**PASSAGE PROVIDED:**
━━━━━━━━━━━━━━━━━━━━━━━━━━━━━━

HESI RN
RN HESI Exit Exam
1. A client who had a gestational trophoblastic disease (GTD) evacuated 2 days ago is being... What intervention is most important for the nurse to implement?
- A. Teach the client about the use of a home pregnancy test.
- B. Schedule weekly home visits to draw hCG values.
- C. Schedule a 5-week follow-up with the healthcare provider.
- D. Begin chemotherapy administration during the first home visit.
Correct answer: B
Rationale: The most important intervention for the nurse to implement is to schedule weekly home visits to draw hCG values. Monitoring hCG levels is crucial in detecting potential complications like choriocarcinoma following GTD evacuation. Teaching about home pregnancy tests (Choice A) may not be as immediate and critical as monitoring hCG levels. A 5-week follow-up appointment (Choice C) may be too delayed for close monitoring. Initiating chemotherapy (Choice D) without appropriate hCG monitoring and evaluation is not recommended as the first-line intervention.
2. The nurse notes that a client who has undergone a thoracotomy has an increase in a large amount of dark red blood in the chest tube collection chamber. What action should the nurse take?
- A. Document the findings for this procedure as expected
- B. Notify the healthcare provider immediately
- C. Check the tube for kinks or dependent loops
- D. Increase the suction to the chest drainage system
Correct answer: B
Rationale: An increase in a large amount of dark red blood in the chest tube collection chamber may indicate active bleeding. The nurse should notify the healthcare provider immediately to address the situation promptly and prevent further complications. Documenting the findings without taking immediate action could delay necessary interventions. Checking the tube for kinks or dependent loops is a good practice but not the priority when dealing with a potentially life-threatening situation like active bleeding. Increasing the suction without healthcare provider's orders can lead to complications and is not appropriate in this scenario.
3. A client who is post-op day 1 after abdominal surgery reports pain at the incision site. The nurse notes the presence of a small amount of serosanguineous drainage. What is the most appropriate nursing action?

━━━━━━━━━━━━━━━━━━━━━━━━━━━━━━

**Saved data rows:**
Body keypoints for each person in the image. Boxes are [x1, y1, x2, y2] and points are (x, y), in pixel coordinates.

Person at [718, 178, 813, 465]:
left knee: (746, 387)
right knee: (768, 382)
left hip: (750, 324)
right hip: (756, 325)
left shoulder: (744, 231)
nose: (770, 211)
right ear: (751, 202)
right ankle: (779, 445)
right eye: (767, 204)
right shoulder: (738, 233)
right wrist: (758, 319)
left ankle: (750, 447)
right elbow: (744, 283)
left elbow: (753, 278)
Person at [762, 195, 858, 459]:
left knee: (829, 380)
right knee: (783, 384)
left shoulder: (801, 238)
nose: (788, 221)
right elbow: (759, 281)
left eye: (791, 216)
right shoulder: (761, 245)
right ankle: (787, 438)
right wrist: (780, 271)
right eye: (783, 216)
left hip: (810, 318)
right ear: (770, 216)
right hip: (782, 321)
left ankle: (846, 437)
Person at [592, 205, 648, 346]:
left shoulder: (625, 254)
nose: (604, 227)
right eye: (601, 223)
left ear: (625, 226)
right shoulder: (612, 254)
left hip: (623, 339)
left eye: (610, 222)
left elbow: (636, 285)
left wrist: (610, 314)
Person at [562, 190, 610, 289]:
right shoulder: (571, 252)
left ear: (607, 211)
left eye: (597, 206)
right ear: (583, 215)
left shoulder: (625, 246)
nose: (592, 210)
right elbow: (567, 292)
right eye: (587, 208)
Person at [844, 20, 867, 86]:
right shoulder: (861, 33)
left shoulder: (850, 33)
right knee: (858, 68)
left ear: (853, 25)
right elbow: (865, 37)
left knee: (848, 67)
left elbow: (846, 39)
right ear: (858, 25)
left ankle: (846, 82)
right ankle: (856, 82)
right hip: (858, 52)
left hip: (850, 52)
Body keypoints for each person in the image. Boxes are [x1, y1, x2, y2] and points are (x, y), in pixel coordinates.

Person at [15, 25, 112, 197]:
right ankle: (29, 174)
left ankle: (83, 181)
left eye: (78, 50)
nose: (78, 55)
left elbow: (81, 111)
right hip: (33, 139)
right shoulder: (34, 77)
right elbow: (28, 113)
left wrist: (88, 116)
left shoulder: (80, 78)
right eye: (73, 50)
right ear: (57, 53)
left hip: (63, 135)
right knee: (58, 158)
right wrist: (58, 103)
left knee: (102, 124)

━━━━━━━━━━━━━━━━━━━━━━━━━━━━━━

**YOUR TASKS:**
**a)** In the HESI exit exam text, rewrite the portion starting with "- B. Schedule" and going on through "first home visit.", substituting "hCG levels" for "hCG values".
**b)** According to the HESI exit exam text, what potential complication does monitoring hCG levels help detect after GTD evacuation?
**c)** Extend the HESI exit exam text, picking up right after its final sentence.
These rows come from a separate source, not from the exam text.

**WRITTEN RESPONSES:**
**a)**
- B. Schedule weekly home visits to draw hCG levels.
- C. Schedule a 5-week follow-up with the healthcare provider.
- D. Begin chemotherapy administration during the first home visit.

**b)** Choriocarcinoma.

**c)**
- A. Apply a sterile dressing to the incision.
- B. Reinforce the dressing and document the findings.
- C. Remove the dressing and assess the incision site.
- D. Notify the healthcare provider.
Correct answer: B
Rationale: The correct answer is to reinforce the dressing and document the findings. It is important to monitor the incision site closely after surgery, especially when there is a small amount of serosanguineous drainage. Reinforcing the dressing helps maintain cleanliness and pressure on the wound. Documenting the findings is crucial for tracking the client's progress and alerting healthcare providers if necessary. Applying a sterile dressing (Choice A) may not be needed if the current dressing is intact. Removing the dressing (Choice C) can increase the risk of contamination. Notifying the healthcare provider (Choice D) is not the first step for minor drainage on post-op day 1.
4. A client with chronic obstructive pulmonary disease (COPD) is admitted with an exacerbation. Which intervention should the nurse implement first?
- A. Administer oxygen therapy as prescribed.
- B. Elevate the head of the bed.
- C. Obtain a sputum culture.
- D. Administer antibiotics as prescribed.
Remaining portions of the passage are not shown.